Allein die Lufthansa-Gruppe sucht in diesem Jahr 500 neue Pilotenschüler für die Airlines des Gruppe. In Goodyear im US-Bundesstaat Arizona hat LAT erst zu Beginn dieses Monats die Zusammenarbeit mit der KLM Flight Academy beendet, da sie die Fluglehrer für die Ausbildung ihrer eigenen Piloten benötigt.

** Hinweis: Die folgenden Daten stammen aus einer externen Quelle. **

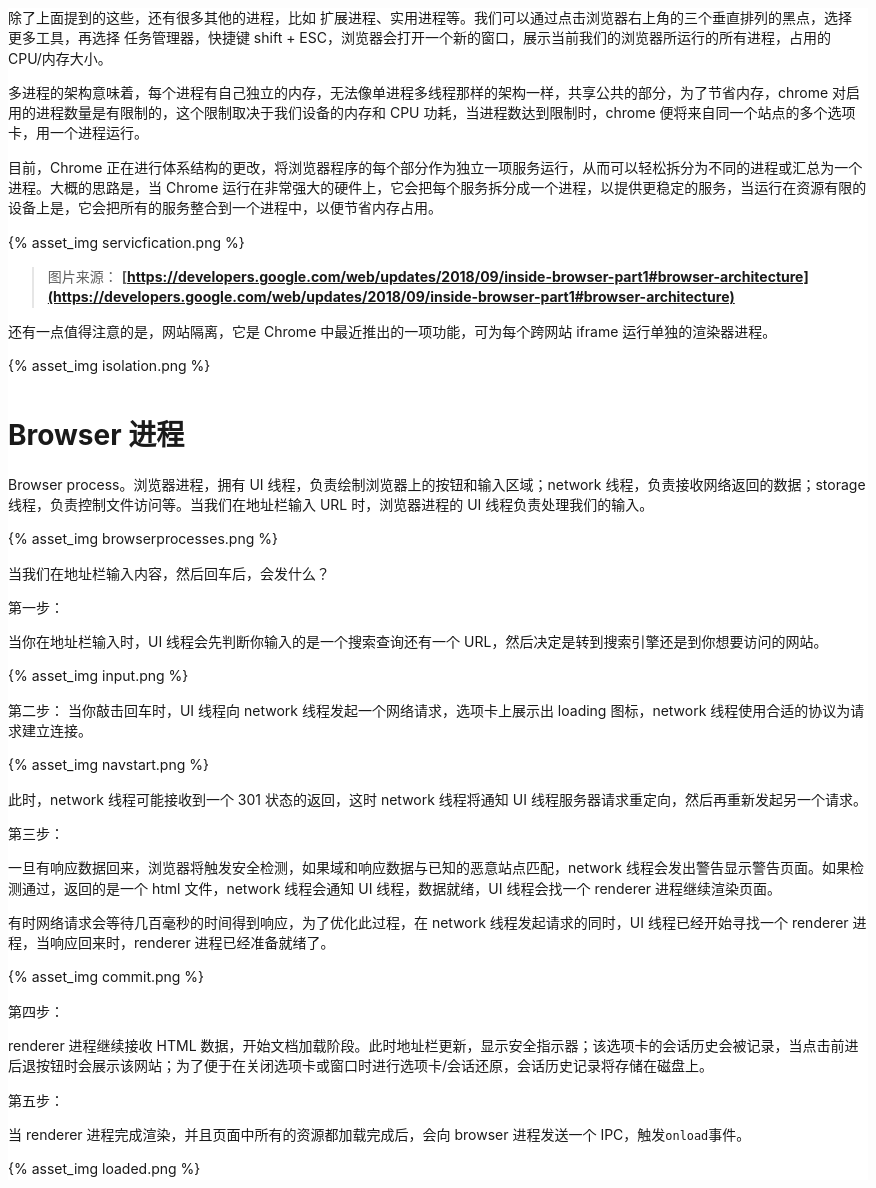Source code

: 除了上面提到的这些，还有很多其他的进程，比如 扩展进程、实用进程等。我们可以通过点击浏览器右上角的三个垂直排列的黑点，选择 更多工具，再选择 任务管理器，快捷键 shift + ESC，浏览器会打开一个新的窗口，展示当前我们的浏览器所运行的所有进程，占用的 CPU/内存大小。

多进程的架构意味着，每个进程有自己独立的内存，无法像单进程多线程那样的架构一样，共享公共的部分，为了节省内存，chrome 对启用的进程数量是有限制的，这个限制取决于我们设备的内存和 CPU 功耗，当进程数达到限制时，chrome 便将来自同一个站点的多个选项卡，用一个进程运行。

目前，Chrome 正在进行体系结构的更改，将浏览器程序的每个部分作为独立一项服务运行，从而可以轻松拆分为不同的进程或汇总为一个进程。大概的思路是，当 Chrome 运行在非常强大的硬件上，它会把每个服务拆分成一个进程，以提供更稳定的服务，当运行在资源有限的设备上是，它会把所有的服务整合到一个进程中，以便节省内存占用。

{% asset_img servicfication.png %}

> 图片来源： **[https://developers.google.com/web/updates/2018/09/inside-browser-part1#browser-architecture](https://developers.google.com/web/updates/2018/09/inside-browser-part1#browser-architecture)**

还有一点值得注意的是，网站隔离，它是 Chrome 中最近推出的一项功能，可为每个跨网站 iframe 运行单独的渲染器进程。

{% asset_img isolation.png %}

# Browser 进程

Browser process。浏览器进程，拥有 UI 线程，负责绘制浏览器上的按钮和输入区域；network 线程，负责接收网络返回的数据；storage 线程，负责控制文件访问等。当我们在地址栏输入 URL 时，浏览器进程的 UI 线程负责处理我们的输入。

{% asset_img browserprocesses.png %}

当我们在地址栏输入内容，然后回车后，会发什么？

第一步：

当你在地址栏输入时，UI 线程会先判断你输入的是一个搜索查询还有一个 URL，然后决定是转到搜索引擎还是到你想要访问的网站。

{% asset_img input.png %}

第二步：
当你敲击回车时，UI 线程向 network 线程发起一个网络请求，选项卡上展示出 loading 图标，network 线程使用合适的协议为请求建立连接。

{% asset_img navstart.png %}

此时，network 线程可能接收到一个 301 状态的返回，这时 network 线程将通知 UI 线程服务器请求重定向，然后再重新发起另一个请求。

第三步：

一旦有响应数据回来，浏览器将触发安全检测，如果域和响应数据与已知的恶意站点匹配，network 线程会发出警告显示警告页面。如果检测通过，返回的是一个 html 文件，network 线程会通知 UI 线程，数据就绪，UI 线程会找一个 renderer 进程继续渲染页面。

有时网络请求会等待几百毫秒的时间得到响应，为了优化此过程，在 network 线程发起请求的同时，UI 线程已经开始寻找一个 renderer 进程，当响应回来时，renderer 进程已经准备就绪了。

{% asset_img commit.png %}

第四步：

renderer 进程继续接收 HTML 数据，开始文档加载阶段。此时地址栏更新，显示安全指示器；该选项卡的会话历史会被记录，当点击前进后退按钮时会展示该网站；为了便于在关闭选项卡或窗口时进行选项卡/会话还原，会话历史记录将存储在磁盘上。

第五步：

当 renderer 进程完成渲染，并且页面中所有的资源都加载完成后，会向 browser 进程发送一个 IPC，触发`onload`事件。

{% asset_img loaded.png %}
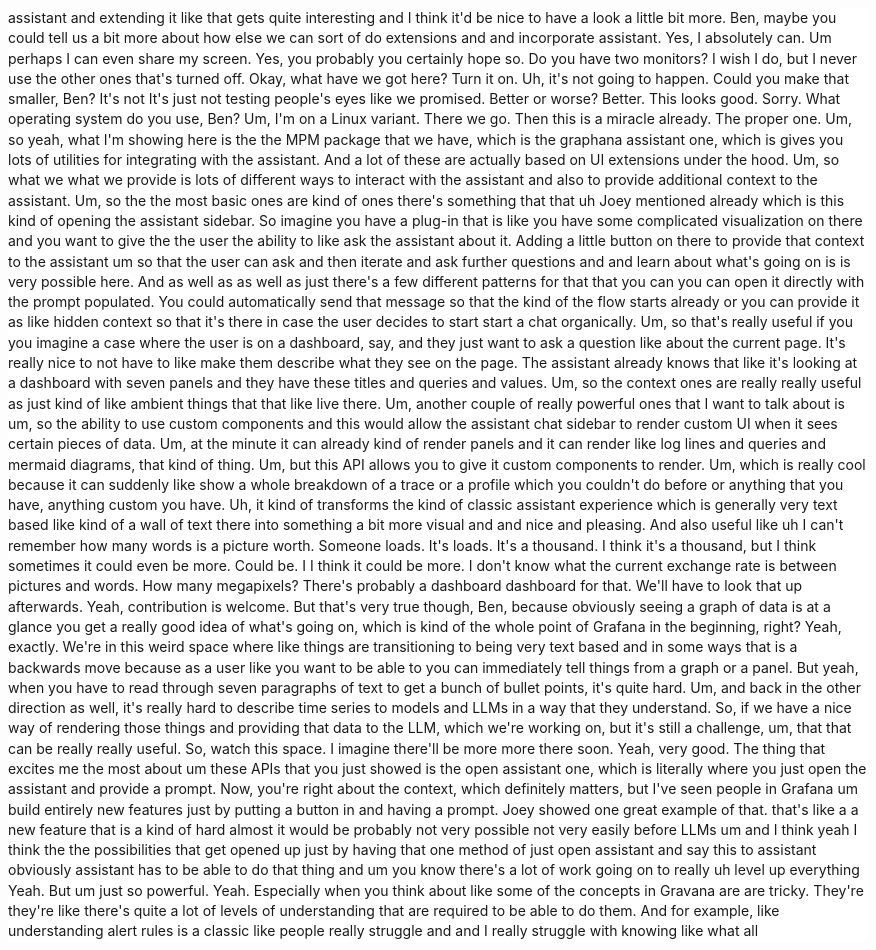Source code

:assistant and extending it like that gets quite interesting and I think it'd be nice to have a look a little bit more. Ben, maybe you could tell us a bit more about how else we can sort of do extensions and and incorporate assistant. Yes, I absolutely can. Um perhaps I can even share my screen. Yes, you probably you certainly hope so. Do you have two monitors? I wish I do, but I never use the other ones that's turned off. Okay, what have we got here? Turn it on. Uh, it's not going to happen. Could you make that smaller, Ben? It's not It's just not testing people's eyes like we promised. Better or worse? Better. This looks good. Sorry. What operating system do you use, Ben? Um, I'm on a Linux variant. There we go. Then this is a miracle already. The proper one. Um, so yeah, what I'm showing here is the the MPM package that we have, which is the graphana assistant one, which is gives you lots of utilities for integrating with the assistant. And a lot of these are actually based on UI extensions under the hood. Um, so what we what we provide is lots of different ways to interact with the assistant and also to provide additional context to the assistant. Um, so the the most basic ones are kind of ones there's something that that uh Joey mentioned already which is this kind of opening the assistant sidebar. So imagine you have a plug-in that is like you have some complicated visualization on there and you want to give the the user the ability to like ask the assistant about it. Adding a little button on there to provide that context to the assistant um so that the user can ask and then iterate and ask further questions and and learn about what's going on is is very possible here. And as well as as well as just there's a few different patterns for that that you can you can open it directly with the prompt populated. You could automatically send that message so that the kind of the flow starts already or you can provide it as like hidden context so that it's there in case the user decides to start start a chat organically. Um, so that's really useful if you you imagine a case where the user is on a dashboard, say, and they just want to ask a question like about the current page. It's really nice to not have to like make them describe what they see on the page. The assistant already knows that like it's looking at a dashboard with seven panels and they have these titles and queries and values. Um, so the context ones are really really useful as just kind of like ambient things that that like live there. Um, another couple of really powerful ones that I want to talk about is um, so the ability to use custom components and this would allow the assistant chat sidebar to render custom UI when it sees certain pieces of data. Um, at the minute it can already kind of render panels and it can render like log lines and queries and mermaid diagrams, that kind of thing. Um, but this API allows you to give it custom components to render. Um, which is really cool because it can suddenly like show a whole breakdown of a trace or a profile which you couldn't do before or anything that you have, anything custom you have. Uh, it kind of transforms the kind of classic assistant experience which is generally very text based like kind of a wall of text there into something a bit more visual and and nice and pleasing. And also useful like uh I can't remember how many words is a picture worth. Someone loads. It's loads. It's a thousand. I think it's a thousand, but I think sometimes it could even be more. Could be. I I think it could be more. I don't know what the current exchange rate is between pictures and words. How many megapixels? There's probably a dashboard dashboard for that. We'll have to look that up afterwards. Yeah, contribution is welcome. But that's very true though, Ben, because obviously seeing a graph of data is at a glance you get a really good idea of what's going on, which is kind of the whole point of Grafana in the beginning, right? Yeah, exactly. We're in this weird space where like things are transitioning to being very text based and in some ways that is a backwards move because as a user like you want to be able to you can immediately tell things from a graph or a panel. But yeah, when you have to read through seven paragraphs of text to get a bunch of bullet points, it's quite hard. Um, and back in the other direction as well, it's really hard to describe time series to models and LLMs in a way that they understand. So, if we have a nice way of rendering those things and providing that data to the LLM, which we're working on, but it's still a challenge, um, that that can be really really useful. So, watch this space. I imagine there'll be more more there soon. Yeah, very good. The thing that excites me the most about um these APIs that you just showed is the open assistant one, which is literally where you just open the assistant and provide a prompt. Now, you're right about the context, which definitely matters, but I've seen people in Grafana um build entirely new features just by putting a button in and having a prompt. Joey showed one great example of that. that's like a a new feature that is a kind of hard almost it would be probably not very possible not very easily before LLMs um and I think yeah I think the the possibilities that get opened up just by having that one method of just open assistant and say this to assistant obviously assistant has to be able to do that thing and um you know there's a lot of work going on to really uh level up everything Yeah. But um just so powerful. Yeah. Especially when you think about like some of the concepts in Gravana are are tricky. They're they're like there's quite a lot of levels of understanding that are required to be able to do them. And for example, like understanding alert rules is a classic like people really struggle and and I really struggle with knowing like what all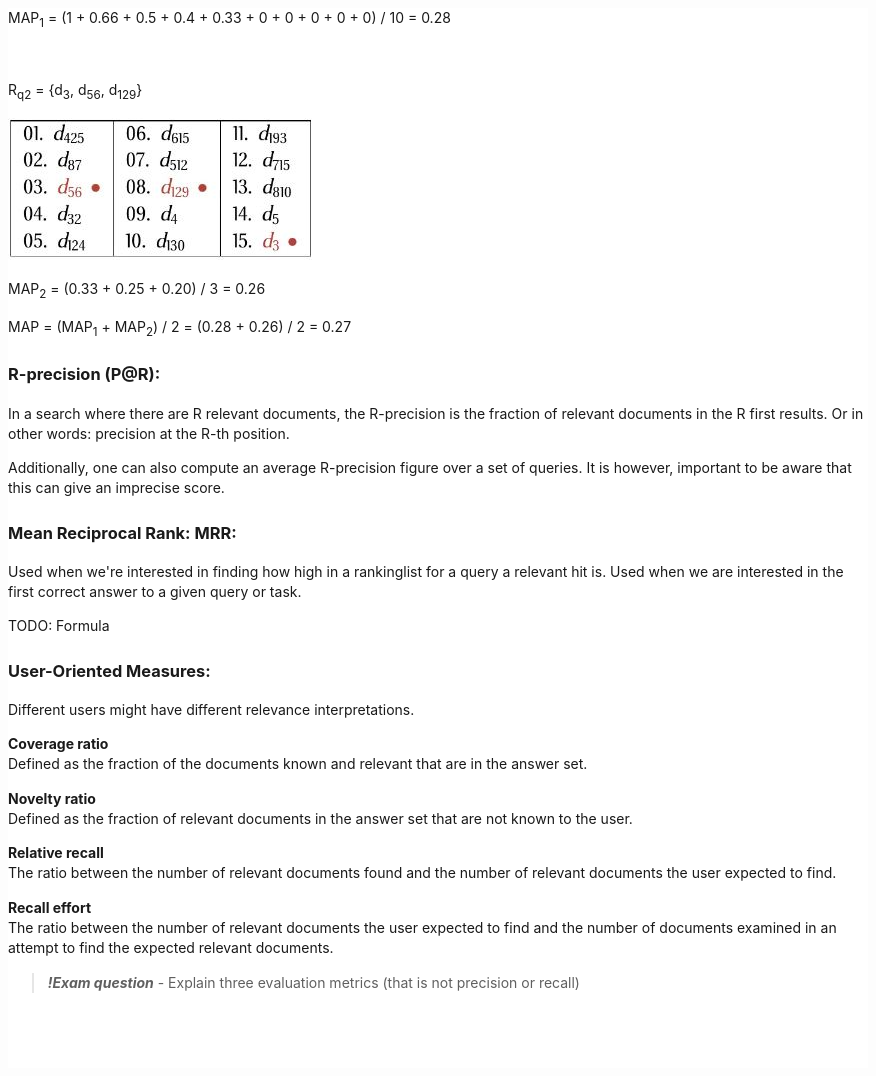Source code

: MAP<sub>1</sub> = (1 + 0.66 + 0.5 + 0.4 + 0.33 + 0 + 0 + 0 + 0 + 0) / 10 = 0.28

</br>

R<sub>q2</sub> = {d<sub>3</sub>, d<sub>56</sub>, d<sub>129</sub>}

![FMeasure](./img/MAP2.JPG)

MAP<sub>2</sub> = (0.33 + 0.25 + 0.20) / 3 = 0.26

MAP = (MAP<sub>1</sub> + MAP<sub>2</sub>) / 2 = (0.28 + 0.26) / 2 = 0.27

### **R-precision (P@R):**

In a search where there are R relevant documents, the R-precision is the fraction of relevant documents in the R first results. Or in other words: precision at the R-th position.

Additionally, one can also compute an average R-precision figure over a set of queries. It is however, important to be aware that this can give an imprecise score.

### **Mean Reciprocal Rank: MRR:**



Used when we're interested in finding how high in a rankinglist for a query a relevant hit is. Used when we are interested in the first correct answer to a given query or task.

TODO: Formula

### **User-Oriented Measures:**

Different users might have different relevance interpretations.

**Coverage ratio**\
Defined as the fraction of the documents known and relevant that are in the answer set.

**Novelty ratio**\
Defined as the fraction of relevant documents in the answer set that are not known to the user.

**Relative recall**\
The ratio between the number of relevant documents found and the number of relevant documents the user expected to find.

**Recall effort**\
The ratio between the number of relevant documents the user expected to find and the number of documents examined in an attempt to find the expected relevant documents.

> **_!Exam question_** - Explain three evaluation metrics (that is not precision or recall)

</br></br></br>

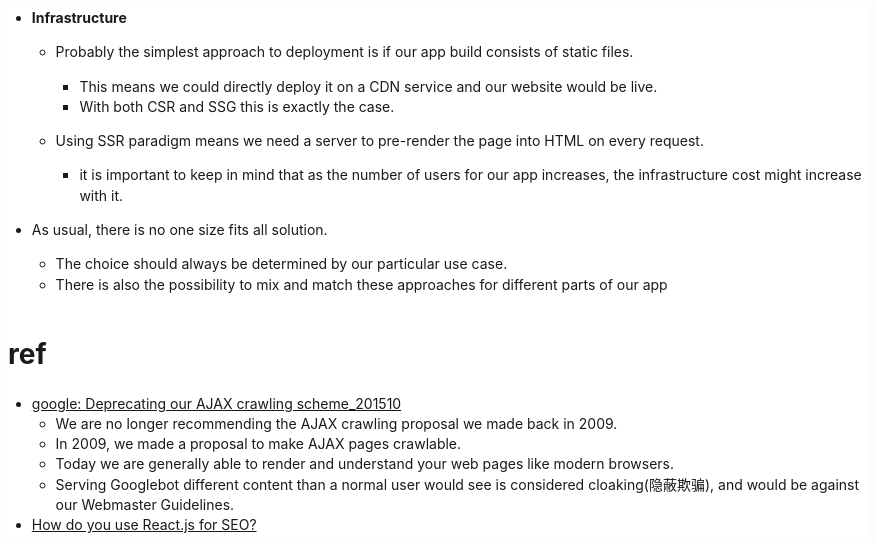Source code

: - **Infrastructure**
  - Probably the simplest approach to deployment is if our app build consists of static files. 

    - This means we could directly deploy it on a CDN service and our website would be live. 
    - With both CSR and SSG this is exactly the case.

  - Using SSR paradigm means we need a server to pre-render the page into HTML on every request. 

    - it is important to keep in mind that as the number of users for our app increases, the infrastructure cost might increase with it.

- As usual, there is no one size fits all solution. 
  - The choice should always be determined by our particular use case.
  - There is also the possibility to mix and match these approaches for different parts of our app
# ref
- [google: Deprecating our AJAX crawling scheme_201510](https://developers.google.com/search/blog/2015/10/deprecating-our-ajax-crawling-scheme)
  - We are no longer recommending the AJAX crawling proposal we made back in 2009.
  - In 2009, we made a proposal to make AJAX pages crawlable. 
  - Today we are generally able to render and understand your web pages like modern browsers. 
  - Serving Googlebot different content than a normal user would see is considered cloaking(隐蔽欺骗), and would be against our Webmaster Guidelines.
- [How do you use React.js for SEO?](https://stackoverflow.com/questions/28252768/how-do-you-use-react-js-for-seo)

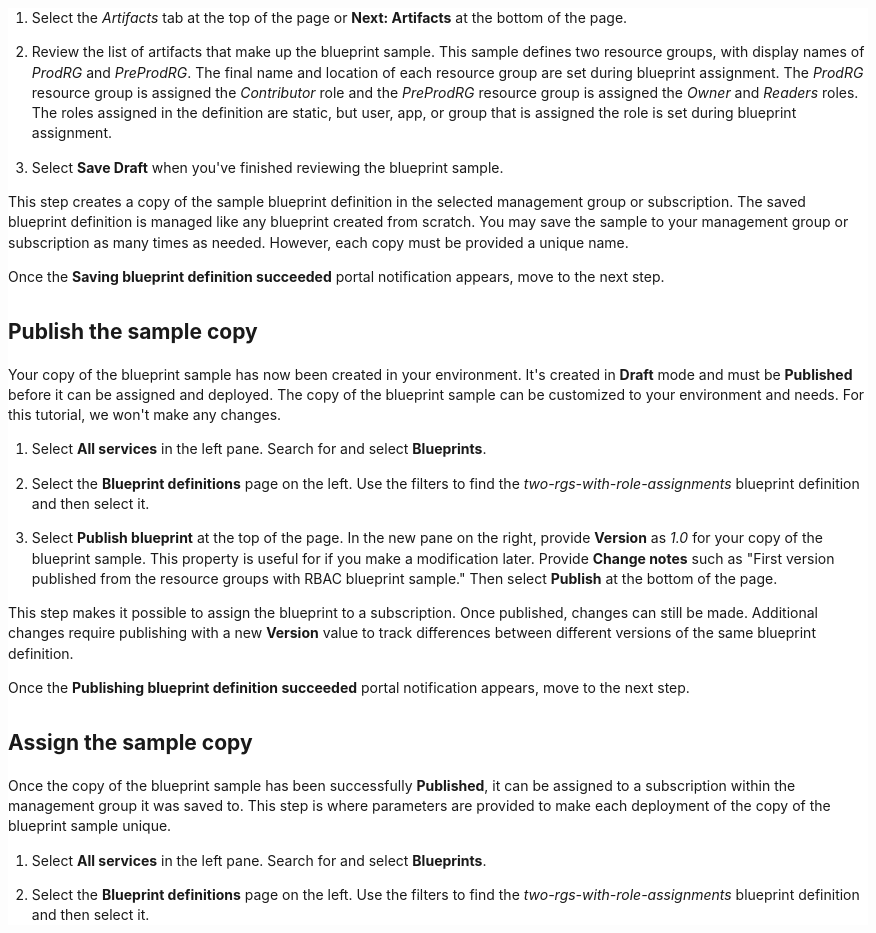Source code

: 1. Select the _Artifacts_ tab at the top of the page or **Next: Artifacts** at the bottom of the
   page.

1. Review the list of artifacts that make up the blueprint sample. This sample defines two resource
   groups, with display names of _ProdRG_ and _PreProdRG_. The final name and location of each
   resource group are set during blueprint assignment. The _ProdRG_ resource group is assigned the
   _Contributor_ role and the _PreProdRG_ resource group is assigned the _Owner_ and _Readers_
   roles. The roles assigned in the definition are static, but user, app, or group that is assigned
   the role is set during blueprint assignment.

1. Select **Save Draft** when you've finished reviewing the blueprint sample.

This step creates a copy of the sample blueprint definition in the selected management group or
subscription. The saved blueprint definition is managed like any blueprint created from scratch. You
may save the sample to your management group or subscription as many times as needed. However, each
copy must be provided a unique name.

Once the **Saving blueprint definition succeeded** portal notification appears, move to the next
step.

## Publish the sample copy

Your copy of the blueprint sample has now been created in your environment. It's created in
**Draft** mode and must be **Published** before it can be assigned and deployed. The copy of the
blueprint sample can be customized to your environment and needs. For this tutorial, we won't make
any changes.

1. Select **All services** in the left pane. Search for and select **Blueprints**.

1. Select the **Blueprint definitions** page on the left. Use the filters to find the
   _two-rgs-with-role-assignments_ blueprint definition and then select it.

1. Select **Publish blueprint** at the top of the page. In the new pane on the right, provide
   **Version** as _1.0_ for your copy of the blueprint sample. This property is useful for if you
   make a modification later. Provide **Change notes** such as "First version published from the
   resource groups with RBAC blueprint sample." Then select **Publish** at the bottom of the page.

This step makes it possible to assign the blueprint to a subscription. Once published, changes can
still be made. Additional changes require publishing with a new **Version** value to track
differences between different versions of the same blueprint definition.

Once the **Publishing blueprint definition succeeded** portal notification appears, move to the next
step.

## Assign the sample copy

Once the copy of the blueprint sample has been successfully **Published**, it can be assigned to a
subscription within the management group it was saved to. This step is where parameters are provided
to make each deployment of the copy of the blueprint sample unique.

1. Select **All services** in the left pane. Search for and select **Blueprints**.

1. Select the **Blueprint definitions** page on the left. Use the filters to find the
   _two-rgs-with-role-assignments_ blueprint definition and then select it.

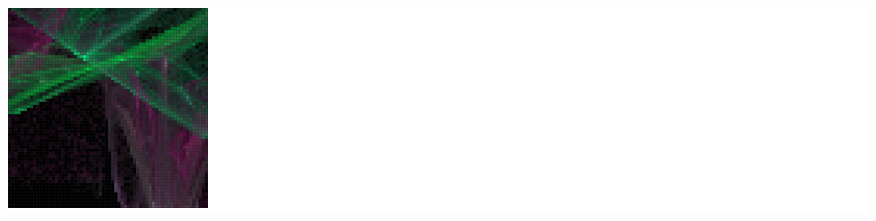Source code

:   <img src="imgs/000000000000000000000000000000000000000000000000000000002a78d47d_0000000000000000000000000000000000000000000000000000000000051cdc.svg" width="200" />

LAT begründet die Entscheidung für die DA42 mit Kosten- und Betriebsvorteilen. So verbrauche die von zwei Austro Engine-Dieselmotoren angetriebene DA42 rund 30 Prozent weniger Treibstoff – und Kerosin ist zudem noch günstiger als das Avgas, welches die Piper PA-44 benötigen. Außerdem ist die DA42 mit Wetterradar und einem Enteisungssystem ausgerüstet, was zu einer zuverlässigeren Lehrgangsplanung und -durchführung führt. Dank leicht auswechselbarer Komponenten reduziere sich der Wartungsaufwand für die DA42 Twin Star im Vergleich zum Vorgängermuster ebenfalls.

Flugschüler müssen sich allerdings noch bis Mai gedulden, bis sie erstmalig auf den neuen Twins trainieren können. Zunächst müssen sich noch alle Fluglehrer mit dem neuen Muster vertraut machen.